Les entreprises américaines plus enclines à quitter la Chine

Un quart des firmes américaines présentes en Chine ont déjà entrepris de fermer certaines activités et d’en déplacer hors du pays, ou se préparent à le faire, dans un contexte de dégradation des conditions économiques, a indiqué mercredi la Chambre de commerce des Etats-Unis à Pékin.

Pour les entreprises étrangères, la Chine n’est plus nécessairement un eldorado: l’activité dans la deuxième économie mondiale s’essouffle fortement, le pays perd en compétitivité sur fond de renchérissement de la main d’oeuvre, et la censure drastique de l’internet complique leurs opérations.

Plus des trois-quarts (77%) des entreprises américaines sondées par la Chambre de commerce ont estimé se sentir « moins bienvenues » dans le pays en 2015 par rapport à l’année précédente.

Cela témoigne d’une nette détérioration: en 2014, seules 47% faisaient un tel constat — après une vague d’enquêtes des régulateurs chinois visant des groupes étrangers pour « pratiques monopolistiques ».

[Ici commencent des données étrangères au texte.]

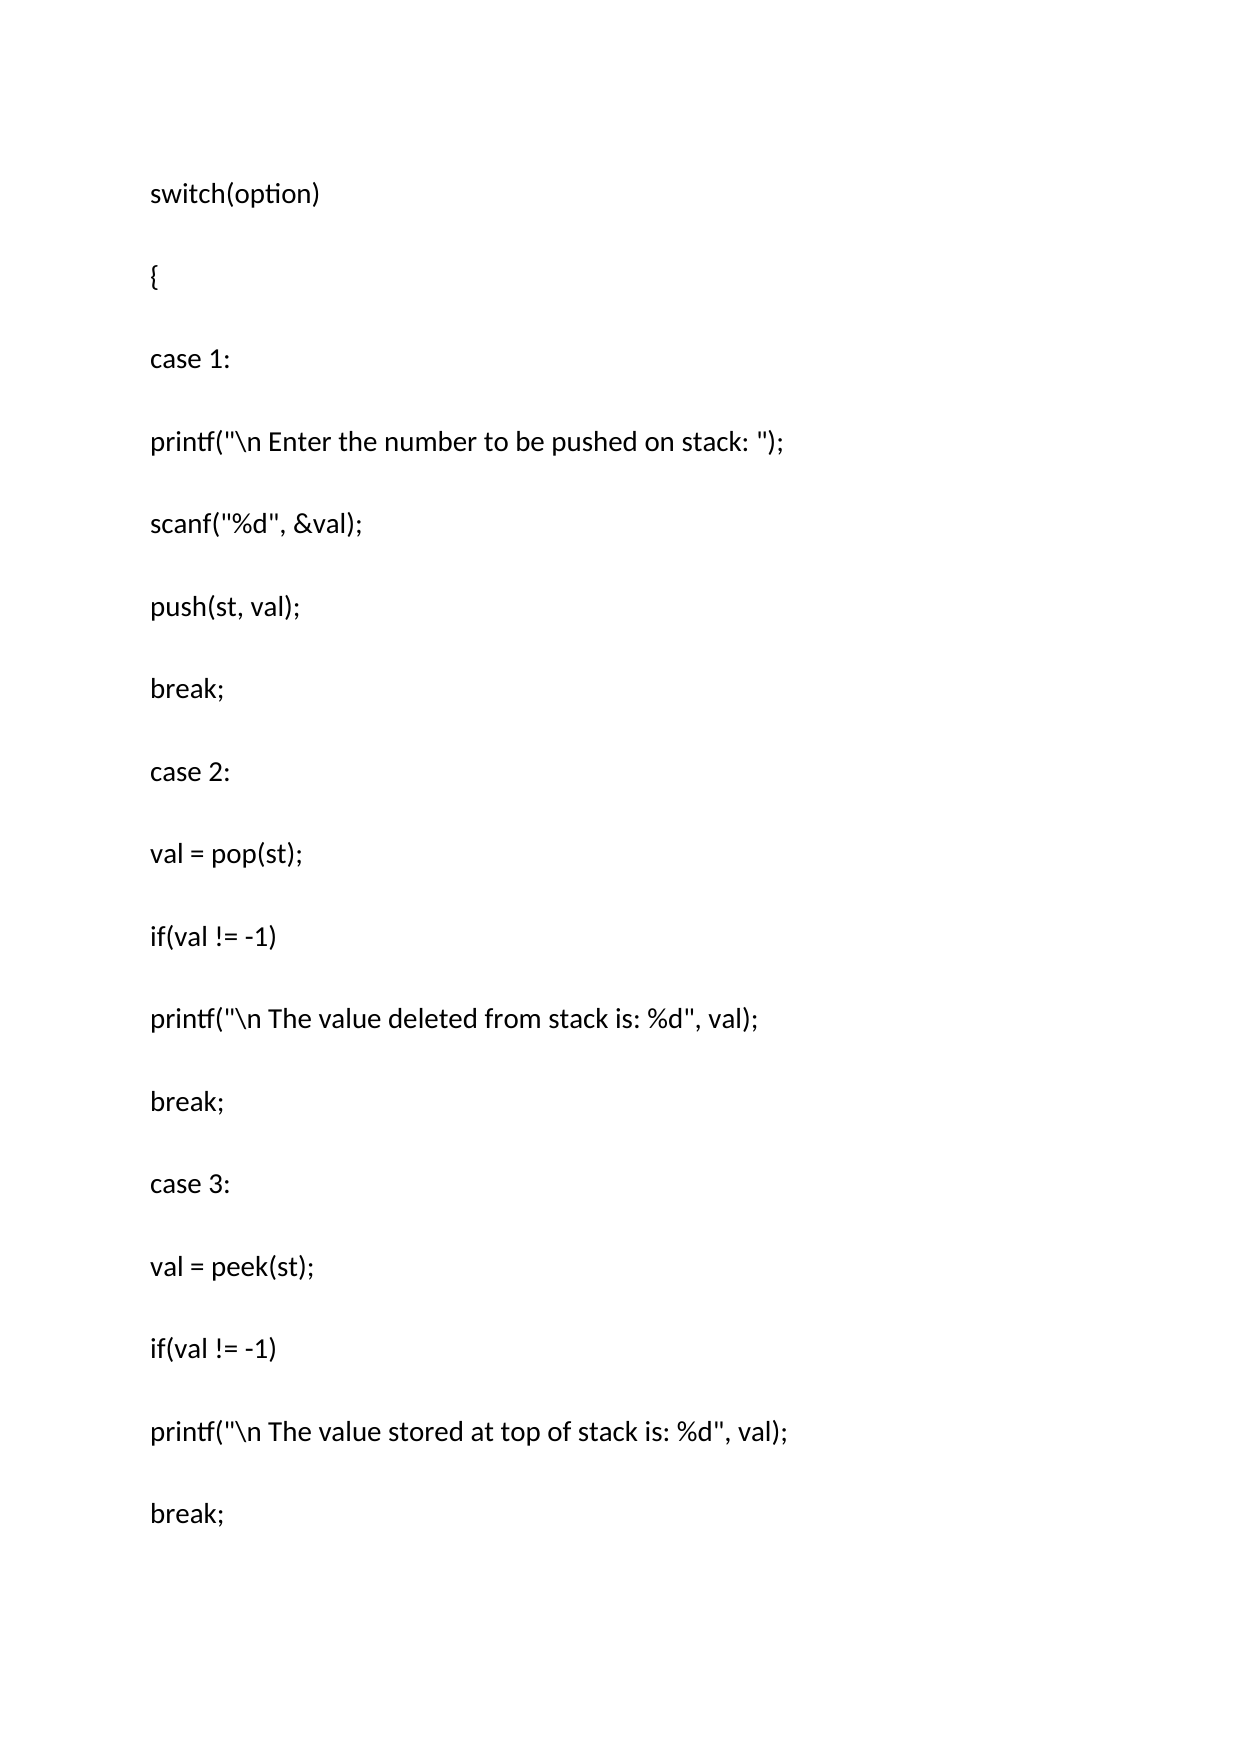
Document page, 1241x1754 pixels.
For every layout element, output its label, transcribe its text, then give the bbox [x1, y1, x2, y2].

text break; [150, 1470, 1090, 1531]
text if(val != -1) [150, 892, 1090, 953]
text switch(option) [150, 150, 1090, 211]
text scanf("%d", &val); [150, 480, 1090, 541]
text val = peek(st); [150, 1222, 1090, 1283]
text case 1: [150, 315, 1090, 376]
text case 2: [150, 727, 1090, 788]
text break; [150, 645, 1090, 706]
text printf("\n Enter the number to be pushed on stack: "); [150, 397, 1090, 458]
text if(val != -1) [150, 1305, 1090, 1366]
text printf("\n The value stored at top of stack is: %d", val); [150, 1387, 1090, 1448]
text { [150, 232, 1090, 293]
text case 3: [150, 1140, 1090, 1201]
text val = pop(st); [150, 810, 1090, 871]
text printf("\n The value deleted from stack is: %d", val); [150, 975, 1090, 1036]
text break; [150, 1057, 1090, 1118]
text push(st, val); [150, 562, 1090, 623]
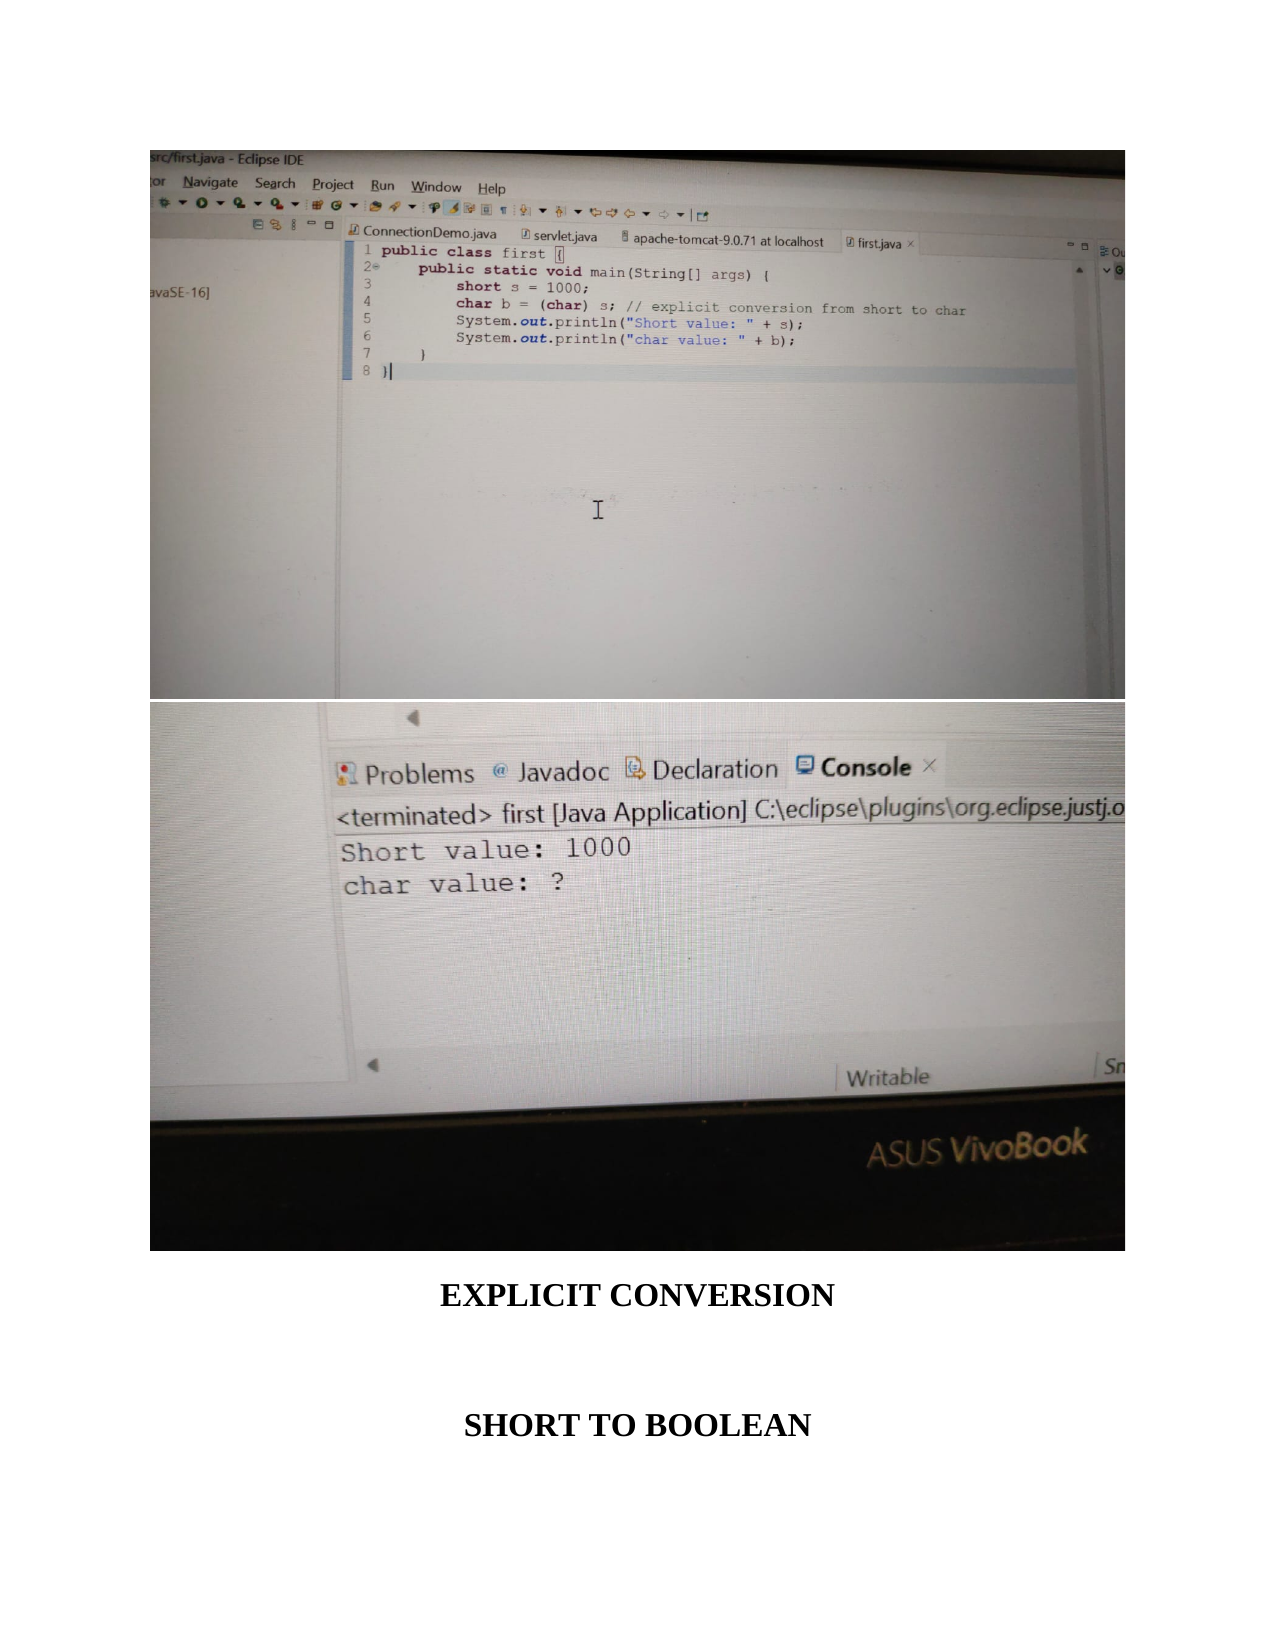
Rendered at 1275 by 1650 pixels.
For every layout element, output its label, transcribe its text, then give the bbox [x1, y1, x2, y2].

Depuis, « plusieurs des politiques que Pékin considère ou a déjà adoptées mènent fondamentalement la Chine dans la mauvaise direction », avertit Lester Ross, vice-président de la Chambre.

Pour les 25% d’entreprises américaines qui ont dit avoir déjà déplacé certaines activités hors de Chine lors des trois dernières années ou projettent de le faire, la principale motivation est d’échapper au renchérissement des coûts du travail chinois.

Mais un dixième d’entre elles pointent avant tout la pression « de complications réglementaires ».

De façon générale, la censure de l’internet local est une préoccupation majeure pour la quasi-majorité des firmes américaines: 80% assurent que les restrictions drastiques imposées sur le web affectent négativement leurs opérations.

Plus de 70% des entreprises sondées jugent être empêchées d’accéder à des sites internet cruciaux et à des informations nécessaires pour leurs affaires, en raison des blocages.

Plus de la moitié estiment que l’impossibilité d’utiliser certains outils basiques — les plateformes Facebook, Dropbox, Instagram, YouTube ou encore la messagerie Gmail sont tous bannis en Chine — entrave leurs capacités à opérer.

Parmi les sociétés ayant commencé à se retirer en partie de Chine, près de la moitié ont déplacé les activités en question vers des pays asiatiques en développement, tandis que 38% les ont relocalisées en Amérique du nord — le rapatriement d’activités depuis la Chine aux Etats-Unis a le vent en poupe ces dernières années.

Les firmes américaines ne sont pas épargnées par le vif assombrissement de la conjoncture en Chine, dont la croissance économique a ralenti en 2015 à son plus faible niveau depuis un quart de siècle.

Quelque 45% des sondés ont fait état d’une stagnation ou d’une baisse de leur chiffre d’affaires en Chine l’an dernier. Seuls 64% ont assuré que leurs activités en Chine restaient rentables — la plus faible proportion enregistrée depuis cinq ans.

Sur les 961 entreprises membres que compte la Chambre américaine de commerce, 496 ont participé à cette enquête annuelle.